Task to carry out —
Below are some records; copy each line in them that contains "luottoluokituksen".

Records for the task —
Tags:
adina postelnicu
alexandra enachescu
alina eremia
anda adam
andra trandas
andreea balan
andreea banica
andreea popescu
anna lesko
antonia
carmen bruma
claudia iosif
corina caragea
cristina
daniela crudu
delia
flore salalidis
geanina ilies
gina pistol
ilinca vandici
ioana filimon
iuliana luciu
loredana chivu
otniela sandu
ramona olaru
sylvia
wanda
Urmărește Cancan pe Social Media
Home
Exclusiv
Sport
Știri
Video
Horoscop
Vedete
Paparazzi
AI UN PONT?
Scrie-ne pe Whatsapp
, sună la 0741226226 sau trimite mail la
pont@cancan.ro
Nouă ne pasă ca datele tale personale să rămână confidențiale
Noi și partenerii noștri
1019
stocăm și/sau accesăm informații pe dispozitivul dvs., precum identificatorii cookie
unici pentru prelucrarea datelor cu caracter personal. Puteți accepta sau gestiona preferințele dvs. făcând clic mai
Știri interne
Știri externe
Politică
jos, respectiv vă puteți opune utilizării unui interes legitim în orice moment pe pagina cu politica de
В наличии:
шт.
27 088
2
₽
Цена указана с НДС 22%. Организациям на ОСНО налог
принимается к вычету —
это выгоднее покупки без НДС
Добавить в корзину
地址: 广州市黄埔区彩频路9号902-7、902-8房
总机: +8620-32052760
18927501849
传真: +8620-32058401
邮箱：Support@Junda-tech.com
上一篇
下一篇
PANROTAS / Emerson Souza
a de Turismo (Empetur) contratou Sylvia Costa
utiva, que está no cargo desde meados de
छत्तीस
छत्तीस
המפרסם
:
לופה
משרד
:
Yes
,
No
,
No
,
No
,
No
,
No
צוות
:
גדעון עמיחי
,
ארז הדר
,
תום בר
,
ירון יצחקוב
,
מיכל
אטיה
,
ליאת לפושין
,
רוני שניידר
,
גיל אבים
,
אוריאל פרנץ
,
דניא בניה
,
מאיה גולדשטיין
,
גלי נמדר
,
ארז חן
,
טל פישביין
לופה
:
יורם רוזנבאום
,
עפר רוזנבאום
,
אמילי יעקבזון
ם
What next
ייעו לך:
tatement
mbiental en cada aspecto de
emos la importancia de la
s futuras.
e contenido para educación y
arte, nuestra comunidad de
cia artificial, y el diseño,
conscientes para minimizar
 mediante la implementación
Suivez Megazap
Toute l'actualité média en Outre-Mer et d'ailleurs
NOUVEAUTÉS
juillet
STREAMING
---
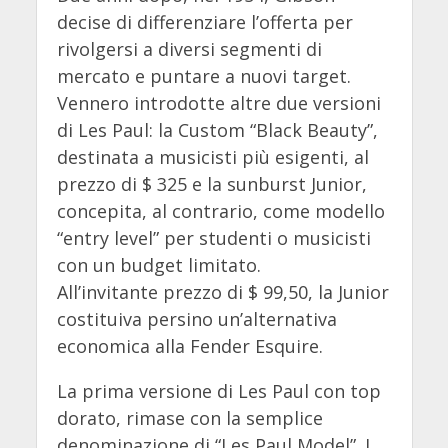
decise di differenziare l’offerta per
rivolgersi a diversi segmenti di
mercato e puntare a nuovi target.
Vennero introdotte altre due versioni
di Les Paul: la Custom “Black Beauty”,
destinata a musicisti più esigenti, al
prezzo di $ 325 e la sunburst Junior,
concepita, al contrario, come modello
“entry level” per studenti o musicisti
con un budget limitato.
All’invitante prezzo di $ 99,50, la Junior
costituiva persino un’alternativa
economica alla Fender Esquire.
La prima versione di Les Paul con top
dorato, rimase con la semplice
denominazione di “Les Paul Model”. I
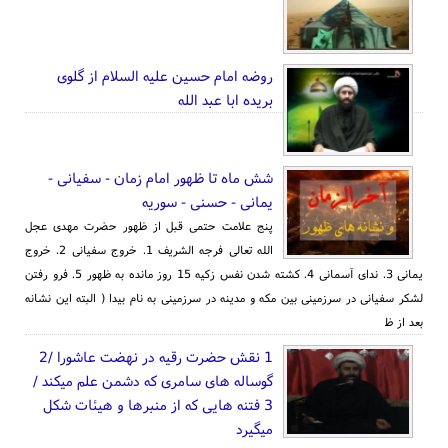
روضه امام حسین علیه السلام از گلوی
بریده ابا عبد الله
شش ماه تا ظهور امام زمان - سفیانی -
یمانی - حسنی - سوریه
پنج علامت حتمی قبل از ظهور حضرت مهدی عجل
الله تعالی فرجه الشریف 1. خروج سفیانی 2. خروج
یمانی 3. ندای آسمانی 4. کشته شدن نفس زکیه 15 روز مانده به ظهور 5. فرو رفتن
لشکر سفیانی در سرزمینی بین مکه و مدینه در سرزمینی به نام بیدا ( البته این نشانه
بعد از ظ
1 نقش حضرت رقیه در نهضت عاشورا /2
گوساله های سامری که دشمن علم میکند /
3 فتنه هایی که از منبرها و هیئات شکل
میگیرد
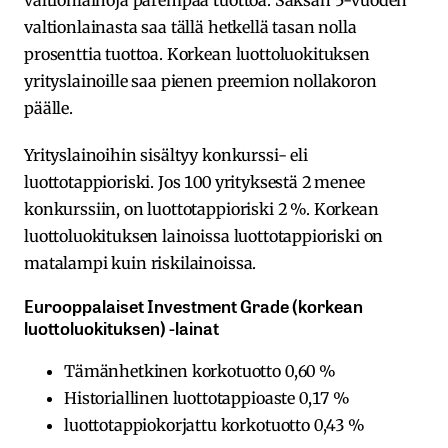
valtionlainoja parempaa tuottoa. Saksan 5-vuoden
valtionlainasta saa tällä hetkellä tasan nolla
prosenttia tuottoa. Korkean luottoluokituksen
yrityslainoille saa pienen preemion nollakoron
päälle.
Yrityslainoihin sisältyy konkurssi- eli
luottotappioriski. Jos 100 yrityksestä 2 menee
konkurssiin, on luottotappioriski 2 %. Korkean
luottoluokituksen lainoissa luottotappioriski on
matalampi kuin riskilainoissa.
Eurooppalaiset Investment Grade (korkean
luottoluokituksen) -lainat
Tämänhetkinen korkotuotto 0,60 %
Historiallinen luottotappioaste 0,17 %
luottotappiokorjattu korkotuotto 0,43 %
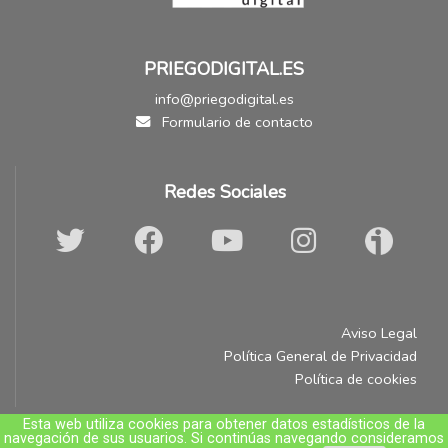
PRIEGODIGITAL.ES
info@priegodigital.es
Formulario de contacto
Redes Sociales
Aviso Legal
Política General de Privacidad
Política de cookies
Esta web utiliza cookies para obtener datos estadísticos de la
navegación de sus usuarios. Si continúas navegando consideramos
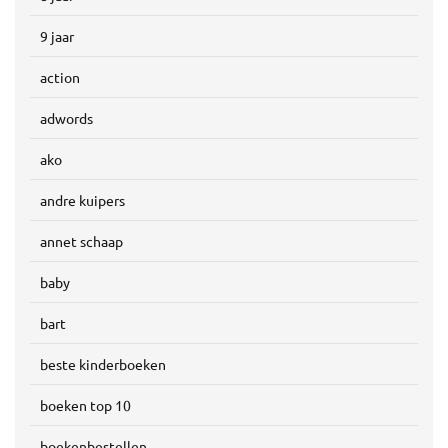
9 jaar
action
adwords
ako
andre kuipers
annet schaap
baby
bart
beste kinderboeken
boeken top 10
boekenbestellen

Completed task —
prosenttia tuottoa. Korkean luottoluokituksen
luottoluokituksen lainoissa luottotappioriski on
luottoluokituksen) -lainat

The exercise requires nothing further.